DOUBLE EDIT: Even the above presumably won't work as I will need to specify the primary key bind parameter twice in the SQL (not possible with question marks), and I can't persuade Hibernate to go assign me a new one from the SequenceGenerator. So it looks like I'll need a programmatic approach here, rather than a configurational one - unless there's some particularly relevant config elements I've missed.

+1  A: 

You say no row is updated, but it sounds like you are updating the is_current column on that row. I would just do the same thing using Hibernate (update the row's isCurrent field, then create a new row), instead of trying to write a custom delete function that is actually an update.

row1.setCurrent(false);
session.saveOrUpdate(row1);
row2 = new Row(row1); //Copy constructor; use a different primary key (or your default primary key for a new object)
row2.setCurrent(true);
row2.setFoo("bar"); //whatever data updates you are doing for the new row
session.saveOrUpdate(row2);

You can wrap this procedure in some middle tier/business logic code, to ensure that it no other fields get updated.

RMorrisey
The whole point is to be able to do this without the client code having to change in that fashion. The current bespoke (and not very nice) data storage layer does this by implementing update as basically `delete(); insert();` and I'd like to persuade Hibernate to do exactly the same thing.
Andrzej Doyle
I'm not sure if this is possible. In the context of a Hibernate session, each record in the database maps to a different instance of a persistent object in Java. An update is an action against a same instance; delete and insert operates on two different database rows (and therefore, two different objects). AFAIK, you can't manipulate two different database records using the same persistent object. Using an intermediate layer, you might use one "business object" to handle the two Hibernate objects under the hood. I don't know whether there's a way to work around this limit.
RMorrisey
+1  A: 

We have a fully temporal star schema that we use with Hibernate. However Hibernate never knows about the audit or fact tables but only views to the tables. This allows us to work with Hibernate as usual so when an insert,delete or update is issued by Hibernate on the view in the db "instead of" triggers are fired for these respective tasks.

So in your case create a view (Hibernate doesn't know any better and is totally transparent) and the triggers as appropriate to set your flags and whatever else. Actually I'm surprised how we got away with this with relatively little pain -- and our design really could be better as using Hibernate was an afterthought/add on.

non sequitor
A: 

Having looked into this further, I believe that there isn't going to be an easy way to do it. One approach I'm intrigued to try is to hide the raw table behind an updateable view, so that Hibernate can be presented with something that looks sane while the triggers on the view map simple CRUD operations to the sequence of manipulations required in the underlying table.

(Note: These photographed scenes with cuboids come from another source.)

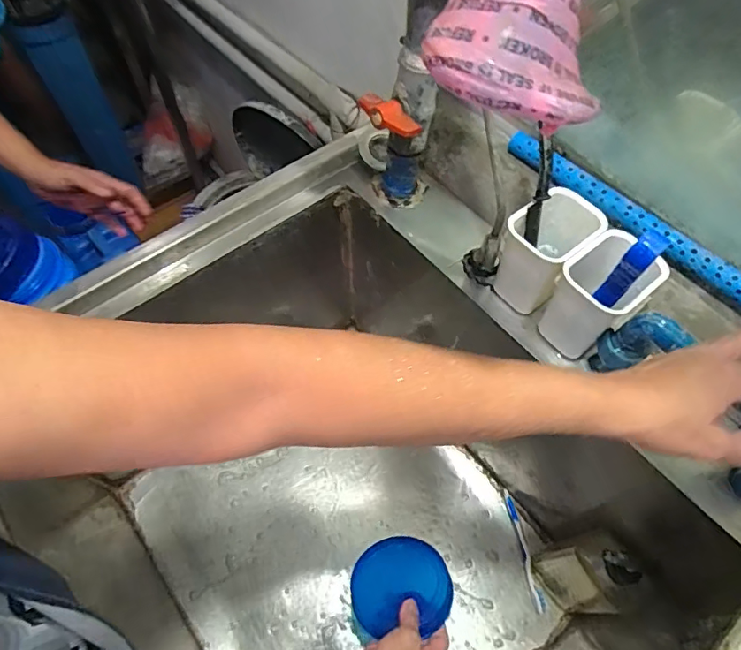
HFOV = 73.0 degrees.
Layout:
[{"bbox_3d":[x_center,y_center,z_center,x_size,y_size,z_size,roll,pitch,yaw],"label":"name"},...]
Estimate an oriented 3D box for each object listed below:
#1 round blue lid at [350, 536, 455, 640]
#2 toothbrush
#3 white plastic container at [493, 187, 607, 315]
[{"bbox_3d":[0.038,0.314,0.611,0.118,0.012,0.108,-7,39,5],"label":"round blue lid"},{"bbox_3d":[0.241,0.355,0.794,0.016,0.011,0.177,-10,61,-6],"label":"toothbrush"},{"bbox_3d":[0.185,-0.073,0.540,0.088,0.122,0.073,-37,67,-19],"label":"white plastic container"}]

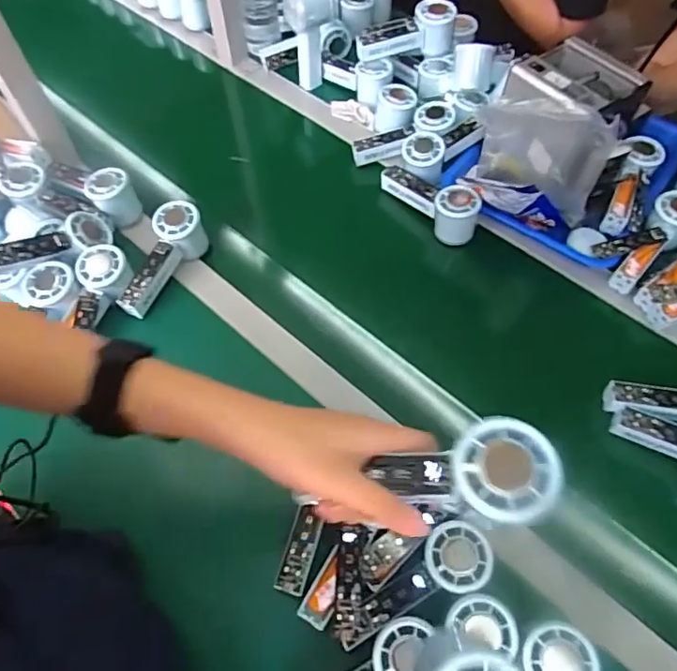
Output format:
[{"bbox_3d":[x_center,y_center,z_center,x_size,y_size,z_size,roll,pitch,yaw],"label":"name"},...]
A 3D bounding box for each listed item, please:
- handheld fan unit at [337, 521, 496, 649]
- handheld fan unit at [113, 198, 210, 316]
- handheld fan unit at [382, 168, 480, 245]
[{"bbox_3d":[0.068,0.222,0.457,0.148,0.026,0.054,-32,65,-16],"label":"handheld fan unit"},{"bbox_3d":[-0.220,-0.093,0.662,0.051,0.054,0.151,24,79,13],"label":"handheld fan unit"},{"bbox_3d":[0.126,-0.189,0.714,0.054,0.060,0.154,-32,65,-16],"label":"handheld fan unit"}]

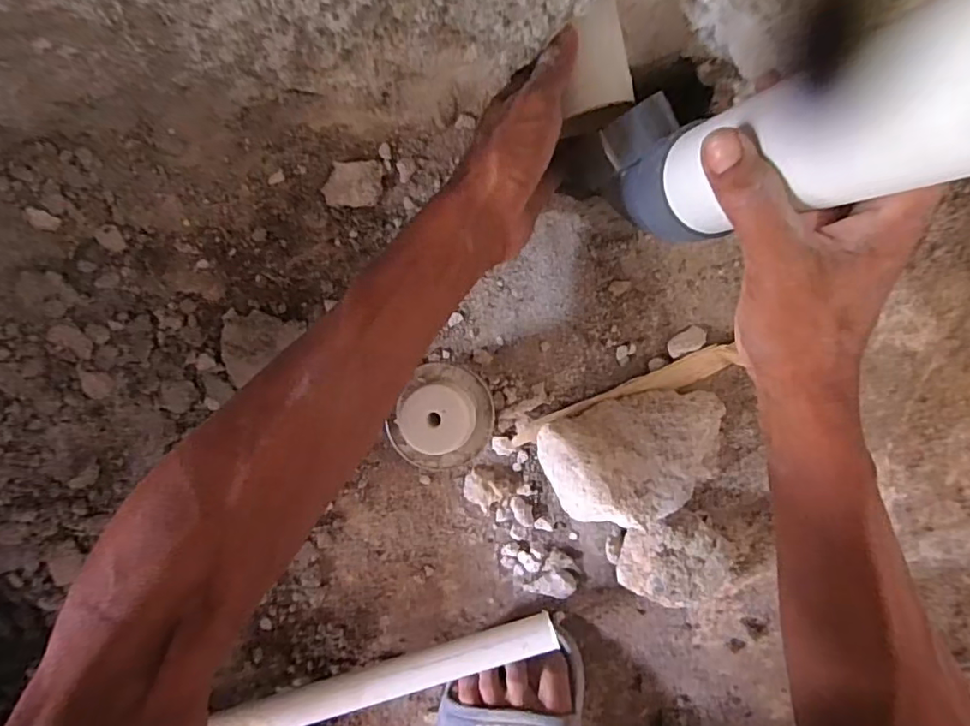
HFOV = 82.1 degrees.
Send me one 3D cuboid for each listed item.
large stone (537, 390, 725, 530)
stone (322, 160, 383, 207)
[{"bbox_3d":[0.111,0.067,0.400,0.134,0.058,0.078,-12,99,4],"label":"large stone"},{"bbox_3d":[-0.086,-0.117,0.362,0.038,0.006,0.028,-1,99,2],"label":"stone"}]

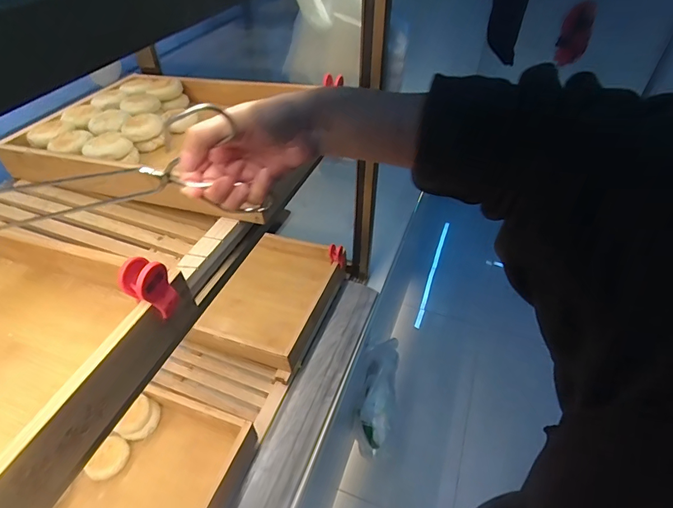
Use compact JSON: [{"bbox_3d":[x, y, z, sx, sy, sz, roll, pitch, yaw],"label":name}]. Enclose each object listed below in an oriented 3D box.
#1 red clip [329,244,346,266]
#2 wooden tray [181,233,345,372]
[{"bbox_3d":[0.002,0.002,0.894,0.037,0.045,0.044,0,44,0],"label":"red clip"},{"bbox_3d":[-0.140,0.091,0.877,0.245,0.071,0.300,14,46,15],"label":"wooden tray"}]

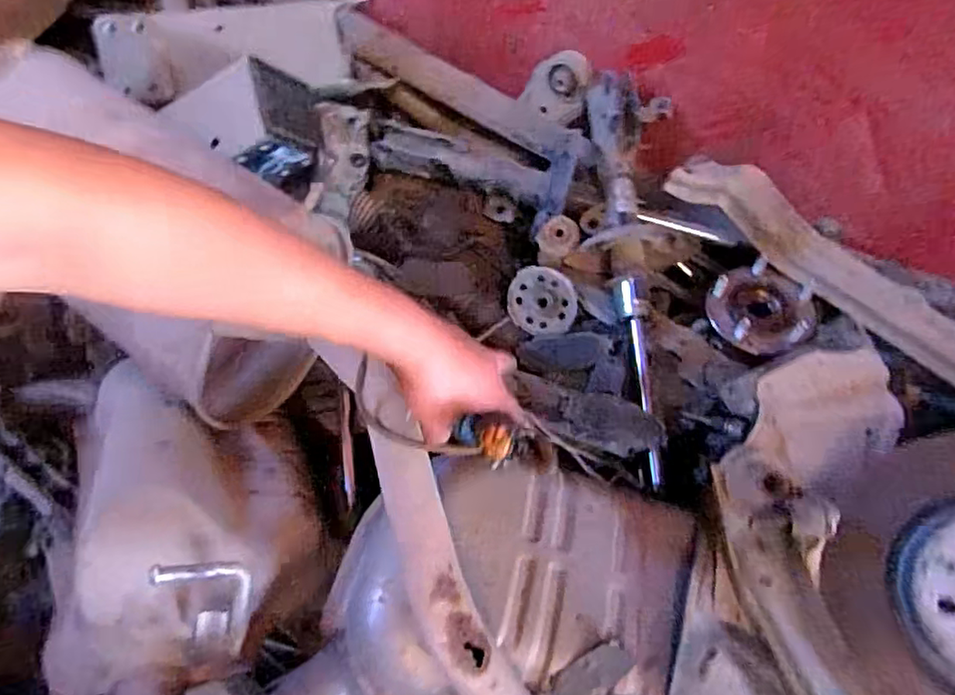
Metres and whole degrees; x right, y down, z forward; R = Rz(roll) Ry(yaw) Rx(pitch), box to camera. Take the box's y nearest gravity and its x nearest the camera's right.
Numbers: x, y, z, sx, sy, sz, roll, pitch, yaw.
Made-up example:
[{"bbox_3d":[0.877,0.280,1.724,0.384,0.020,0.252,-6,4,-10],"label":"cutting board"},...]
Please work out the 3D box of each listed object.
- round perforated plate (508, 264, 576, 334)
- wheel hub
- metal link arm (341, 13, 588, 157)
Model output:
[{"bbox_3d":[0.093,-0.067,0.864,0.098,0.005,0.096,1,83,-8],"label":"round perforated plate"},{"bbox_3d":[0.365,-0.048,0.778,0.119,0.044,0.120,1,66,-2],"label":"wheel hub"},{"bbox_3d":[-0.018,-0.444,0.965,0.433,0.123,0.082,27,67,9],"label":"metal link arm"}]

However, I am suspicious that this might not work too well, because I believe Hibernate maintains its own concept of the contents of the database at any point in time; and e.g. if I delete an entity, Hibernate's cache will think that physical row no longer exists in the table (while it does but with is_current now false). I would not be surprised if this mismatch could lead to either data consistency problems in the worst case, or perhaps inefficient batch optimisation.

The existing tables are horrible anyway, so making them saner in the context of this change is the approach I'm going to take. At least this evaluation stage has made some of the deficiencies of the existing model clearer.